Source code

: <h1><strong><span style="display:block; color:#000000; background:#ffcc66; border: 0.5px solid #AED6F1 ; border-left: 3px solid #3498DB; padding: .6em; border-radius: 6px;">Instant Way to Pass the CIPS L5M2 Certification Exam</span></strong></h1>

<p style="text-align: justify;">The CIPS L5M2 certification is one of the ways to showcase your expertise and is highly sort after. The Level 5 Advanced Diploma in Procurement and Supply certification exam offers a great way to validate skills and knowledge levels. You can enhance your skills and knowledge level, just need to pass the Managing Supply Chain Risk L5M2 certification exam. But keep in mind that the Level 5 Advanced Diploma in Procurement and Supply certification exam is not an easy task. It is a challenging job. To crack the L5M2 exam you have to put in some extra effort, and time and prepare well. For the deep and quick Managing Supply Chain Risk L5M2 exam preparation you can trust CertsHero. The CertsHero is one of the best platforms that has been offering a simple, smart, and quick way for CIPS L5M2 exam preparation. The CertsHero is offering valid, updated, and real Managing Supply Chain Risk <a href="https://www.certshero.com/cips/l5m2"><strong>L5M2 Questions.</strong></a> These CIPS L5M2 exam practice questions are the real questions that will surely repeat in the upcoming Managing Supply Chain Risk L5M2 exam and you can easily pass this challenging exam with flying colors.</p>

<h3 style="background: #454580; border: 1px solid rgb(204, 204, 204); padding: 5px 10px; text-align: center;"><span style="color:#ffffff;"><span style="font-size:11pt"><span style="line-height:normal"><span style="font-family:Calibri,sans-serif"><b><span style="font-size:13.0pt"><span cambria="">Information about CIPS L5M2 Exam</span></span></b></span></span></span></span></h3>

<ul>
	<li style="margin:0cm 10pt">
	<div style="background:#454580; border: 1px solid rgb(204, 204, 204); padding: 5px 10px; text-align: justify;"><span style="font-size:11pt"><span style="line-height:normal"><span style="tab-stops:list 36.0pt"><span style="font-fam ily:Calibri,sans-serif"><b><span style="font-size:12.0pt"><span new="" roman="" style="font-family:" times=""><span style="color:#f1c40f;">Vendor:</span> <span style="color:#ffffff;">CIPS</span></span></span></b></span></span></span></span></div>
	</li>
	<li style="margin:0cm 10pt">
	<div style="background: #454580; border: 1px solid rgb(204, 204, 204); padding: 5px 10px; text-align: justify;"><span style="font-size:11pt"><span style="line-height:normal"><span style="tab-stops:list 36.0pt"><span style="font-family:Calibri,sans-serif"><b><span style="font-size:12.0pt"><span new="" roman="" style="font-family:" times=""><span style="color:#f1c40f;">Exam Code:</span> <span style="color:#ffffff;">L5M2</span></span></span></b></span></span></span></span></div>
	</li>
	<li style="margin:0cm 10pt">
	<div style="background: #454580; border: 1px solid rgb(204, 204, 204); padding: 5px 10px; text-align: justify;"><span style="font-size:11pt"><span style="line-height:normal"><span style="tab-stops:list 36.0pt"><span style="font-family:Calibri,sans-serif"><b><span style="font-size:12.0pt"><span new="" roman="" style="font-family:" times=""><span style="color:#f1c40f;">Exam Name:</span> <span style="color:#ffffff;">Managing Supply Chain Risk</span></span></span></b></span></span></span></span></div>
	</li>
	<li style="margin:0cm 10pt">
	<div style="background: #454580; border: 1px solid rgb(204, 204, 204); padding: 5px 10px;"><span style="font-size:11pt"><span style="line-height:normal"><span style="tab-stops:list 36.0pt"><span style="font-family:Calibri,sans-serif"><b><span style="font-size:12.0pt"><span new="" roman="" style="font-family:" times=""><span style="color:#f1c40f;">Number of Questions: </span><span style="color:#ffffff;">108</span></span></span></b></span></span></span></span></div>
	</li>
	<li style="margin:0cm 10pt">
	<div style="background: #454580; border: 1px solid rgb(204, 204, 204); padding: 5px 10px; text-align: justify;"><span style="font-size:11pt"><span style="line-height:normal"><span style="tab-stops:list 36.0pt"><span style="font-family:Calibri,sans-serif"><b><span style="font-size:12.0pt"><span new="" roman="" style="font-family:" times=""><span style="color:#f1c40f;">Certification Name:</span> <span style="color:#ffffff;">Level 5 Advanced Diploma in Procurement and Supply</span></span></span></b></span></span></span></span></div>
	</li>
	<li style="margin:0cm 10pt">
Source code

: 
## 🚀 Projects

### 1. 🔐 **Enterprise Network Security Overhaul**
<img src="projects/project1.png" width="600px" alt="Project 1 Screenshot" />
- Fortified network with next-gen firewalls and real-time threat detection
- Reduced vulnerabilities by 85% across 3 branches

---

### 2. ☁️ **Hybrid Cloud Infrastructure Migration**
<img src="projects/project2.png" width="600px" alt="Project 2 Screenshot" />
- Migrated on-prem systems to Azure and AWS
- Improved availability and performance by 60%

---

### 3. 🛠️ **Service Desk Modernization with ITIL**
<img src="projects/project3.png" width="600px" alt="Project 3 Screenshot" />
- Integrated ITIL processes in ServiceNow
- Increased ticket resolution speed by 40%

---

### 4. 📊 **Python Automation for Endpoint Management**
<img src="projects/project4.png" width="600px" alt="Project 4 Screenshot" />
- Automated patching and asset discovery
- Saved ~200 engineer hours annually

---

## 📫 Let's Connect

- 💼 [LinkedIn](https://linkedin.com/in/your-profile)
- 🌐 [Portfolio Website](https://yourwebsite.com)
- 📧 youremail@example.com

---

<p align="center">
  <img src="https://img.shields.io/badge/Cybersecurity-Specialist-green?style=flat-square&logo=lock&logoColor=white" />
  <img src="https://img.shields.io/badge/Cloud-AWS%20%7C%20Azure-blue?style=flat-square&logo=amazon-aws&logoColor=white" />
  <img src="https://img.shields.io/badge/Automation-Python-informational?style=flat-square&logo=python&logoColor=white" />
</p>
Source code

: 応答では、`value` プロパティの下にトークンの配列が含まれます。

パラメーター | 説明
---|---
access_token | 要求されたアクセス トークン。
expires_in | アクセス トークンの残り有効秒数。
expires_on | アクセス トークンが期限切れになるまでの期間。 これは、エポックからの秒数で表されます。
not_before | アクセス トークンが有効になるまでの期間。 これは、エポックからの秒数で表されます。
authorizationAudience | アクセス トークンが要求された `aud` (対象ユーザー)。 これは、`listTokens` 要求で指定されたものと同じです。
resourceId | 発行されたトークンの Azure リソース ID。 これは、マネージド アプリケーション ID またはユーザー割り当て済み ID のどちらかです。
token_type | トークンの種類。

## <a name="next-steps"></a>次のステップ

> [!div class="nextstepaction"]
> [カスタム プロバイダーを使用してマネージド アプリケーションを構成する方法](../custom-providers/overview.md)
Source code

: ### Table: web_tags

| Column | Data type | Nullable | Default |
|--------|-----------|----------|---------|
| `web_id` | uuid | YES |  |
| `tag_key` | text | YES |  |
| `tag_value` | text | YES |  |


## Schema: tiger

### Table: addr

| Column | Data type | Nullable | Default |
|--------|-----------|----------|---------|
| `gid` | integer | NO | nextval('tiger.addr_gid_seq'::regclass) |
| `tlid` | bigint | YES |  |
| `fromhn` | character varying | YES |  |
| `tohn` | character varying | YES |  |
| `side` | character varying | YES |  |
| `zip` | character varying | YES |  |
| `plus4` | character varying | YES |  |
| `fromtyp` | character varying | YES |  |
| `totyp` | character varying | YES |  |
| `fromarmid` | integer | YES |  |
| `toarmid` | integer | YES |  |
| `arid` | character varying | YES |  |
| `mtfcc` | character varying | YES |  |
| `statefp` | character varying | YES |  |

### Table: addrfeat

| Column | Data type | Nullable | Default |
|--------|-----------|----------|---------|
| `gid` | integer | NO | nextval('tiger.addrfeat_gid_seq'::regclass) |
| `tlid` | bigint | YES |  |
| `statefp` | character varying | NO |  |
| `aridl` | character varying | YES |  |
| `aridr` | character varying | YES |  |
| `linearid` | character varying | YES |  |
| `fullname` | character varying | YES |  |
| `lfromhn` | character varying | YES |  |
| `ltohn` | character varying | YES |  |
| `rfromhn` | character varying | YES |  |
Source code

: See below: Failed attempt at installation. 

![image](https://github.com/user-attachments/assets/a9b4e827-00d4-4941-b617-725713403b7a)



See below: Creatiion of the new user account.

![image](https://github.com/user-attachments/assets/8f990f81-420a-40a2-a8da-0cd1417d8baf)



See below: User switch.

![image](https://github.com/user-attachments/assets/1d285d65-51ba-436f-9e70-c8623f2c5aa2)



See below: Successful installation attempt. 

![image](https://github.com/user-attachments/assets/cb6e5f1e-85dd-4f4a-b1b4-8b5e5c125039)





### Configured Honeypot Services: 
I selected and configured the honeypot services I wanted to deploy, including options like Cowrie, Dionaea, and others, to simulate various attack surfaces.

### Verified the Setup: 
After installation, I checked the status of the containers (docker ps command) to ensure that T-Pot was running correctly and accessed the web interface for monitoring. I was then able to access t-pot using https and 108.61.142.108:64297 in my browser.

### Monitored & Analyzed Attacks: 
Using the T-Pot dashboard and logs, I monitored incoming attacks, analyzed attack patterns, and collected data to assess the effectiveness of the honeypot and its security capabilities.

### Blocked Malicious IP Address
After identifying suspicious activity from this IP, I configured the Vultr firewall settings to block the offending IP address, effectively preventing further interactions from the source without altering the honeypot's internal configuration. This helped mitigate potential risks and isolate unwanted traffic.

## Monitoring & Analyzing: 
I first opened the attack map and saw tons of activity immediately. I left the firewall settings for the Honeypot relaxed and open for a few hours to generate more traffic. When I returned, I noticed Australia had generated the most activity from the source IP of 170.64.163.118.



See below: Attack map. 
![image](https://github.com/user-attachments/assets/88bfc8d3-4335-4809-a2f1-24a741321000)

....................

▶ ACTION ITEM: Take every line of the material that contains the word "center", and copy it.

▶ EXPECTED ANSWER:
<h3 style="background: #454580; border: 1px solid rgb(204, 204, 204); padding: 5px 10px; text-align: center;"><span style="color:#ffffff;"><span style="font-size:11pt"><span style="line-height:normal"><span style="font-family:Calibri,sans-serif"><b><span style="font-size:13.0pt"><span cambria="">Information about CIPS L5M2 Exam</span></span></b></span></span></span></span></h3>
<p align="center">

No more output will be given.